Como resultado, o sistema encerrou o ano com um resultado negativo de R$ 317,1 bilhões. O número consta do relatório das contas do governo central, que reúne Previdência Social, Tesouro Nacional e Banco Central, e reforça a rigidez crescente das despesas obrigatórias.
Gasto da Previdência e os números do Orçamento
Em comparação com 2024, quando a despesa somou R$ 939 bilhões, houve um acréscimo de R$ 87 bilhões em apenas um ano. Além disso, a proposta orçamentária já prevê um avanço adicional, com gastos estimados em R$ 1,11 trilhão no próximo exercício.
Esse volume faz do gasto da Previdência um dos principais vetores de compressão do espaço fiscal. Para efeito de escala, o rombo previdenciário supera todo o orçamento previsto para o Ministério da Saúde, estimado em R$ 271,3 bilhões, o que intensifica disputas internas por recursos.
Despesa previdenciária e o desafio fiscal
Segundo especialistas, a trajetória das despesas com benefícios dificulta o cumprimento da meta fiscal de 2026, que prevê superávit de 0,25% do Produto Interno Bruto (PIB). Nesse contexto, a despesa previdenciária reduz a margem para investimentos públicos e políticas discricionárias.
Além disso, o envelhecimento acelerado da população pressiona o sistema.
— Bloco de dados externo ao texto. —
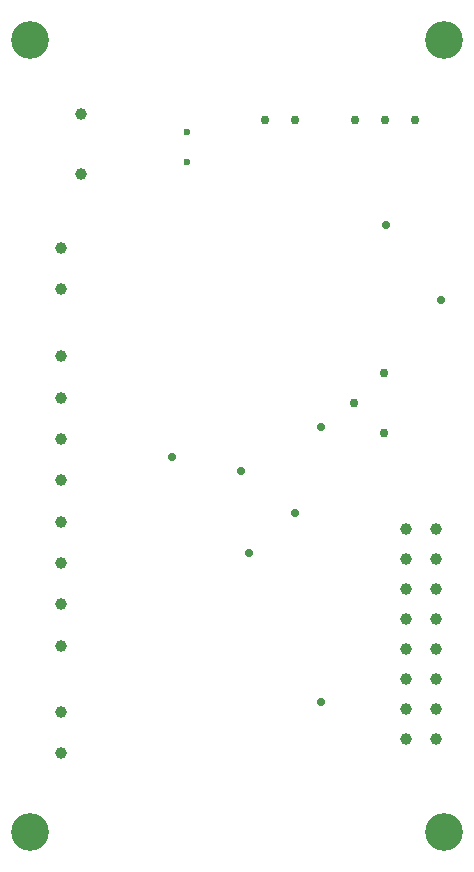
<source format=gbr>
%FSTAX23Y23*%
%MOIN*%
%SFA1B1*%

%IPPOS*%
%ADD52C,0.125984*%
%ADD53C,0.125984*%
%ADD54C,0.039370*%
%ADD55C,0.030000*%
%ADD56C,0.023622*%
%ADD57C,0.030000*%
%ADD58C,0.038583*%
%ADD59C,0.125984*%
%ADD60C,0.125984*%
%ADD61C,0.027559*%
%LN+-10v_stepdir_colorlight_pth_drill-1*%
%LPD*%
G54D52*
X01515Y00118D03*
G54D53*
X00137Y00118D03*
G54D54*
X0024Y0074D03*
Y00878D03*
Y01016D03*
Y01153D03*
Y01291D03*
Y01429D03*
Y01567D03*
Y01705D03*
Y02067D03*
Y01929D03*
Y00519D03*
Y00381D03*
X00305Y02314D03*
Y02514D03*
G54D55*
X0132Y02494D03*
X0142D03*
X0122D03*
X0102D03*
X0092D03*
G54D56*
X0066Y02354D03*
Y02454D03*
G54D57*
X01315Y01449D03*
X01215Y01549D03*
X01315Y01649D03*
G54D58*
X0139Y01129D03*
X0149D03*
X0139Y01029D03*
X0149D03*
X0139Y00929D03*
X0149D03*
X0139Y00829D03*
X0149D03*
X0139Y00729D03*
X0149D03*
X0139Y00629D03*
X0149D03*
X0139Y00529D03*
X0149D03*
X0139Y00429D03*
X0149D03*
G54D59*
X01515Y0276D03*
G54D60*
X00137Y0276D03*
G54D61*
X0102Y01184D03*
X01105Y01469D03*
X01107Y00554D03*
X00865Y01049D03*
X0061Y01369D03*
X01505Y01894D03*
X01323Y02143D03*
X0084Y01324D03*
M02*
</source>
Mesmo após a Reforma da Previdência de 2019, analistas avaliam que a dinâmica demográfica segue ampliando o desequilíbrio entre contribuições e pagamentos, sobretudo no regime dos trabalhadores do setor privado.
Gasto da Previdência e os próximos anos
O debate fiscal ganha complexidade porque os dados divulgados não incluem os regimes de aposentadoria de servidores públicos nem de militares. Ainda assim, o gasto da Previdência já impõe limites claros ao planejamento orçamentário de médio prazo.
Com despesas obrigatórias em alta, o governo enfrenta escolhas difíceis entre ajuste fiscal, manutenção de serviços e retomada de investimentos. A evolução desse quadro deve seguir no radar do mercado, já que o comportamento da Previdência influencia diretamente a credibilidade das contas públicas e a sustentabilidade do Orçamento.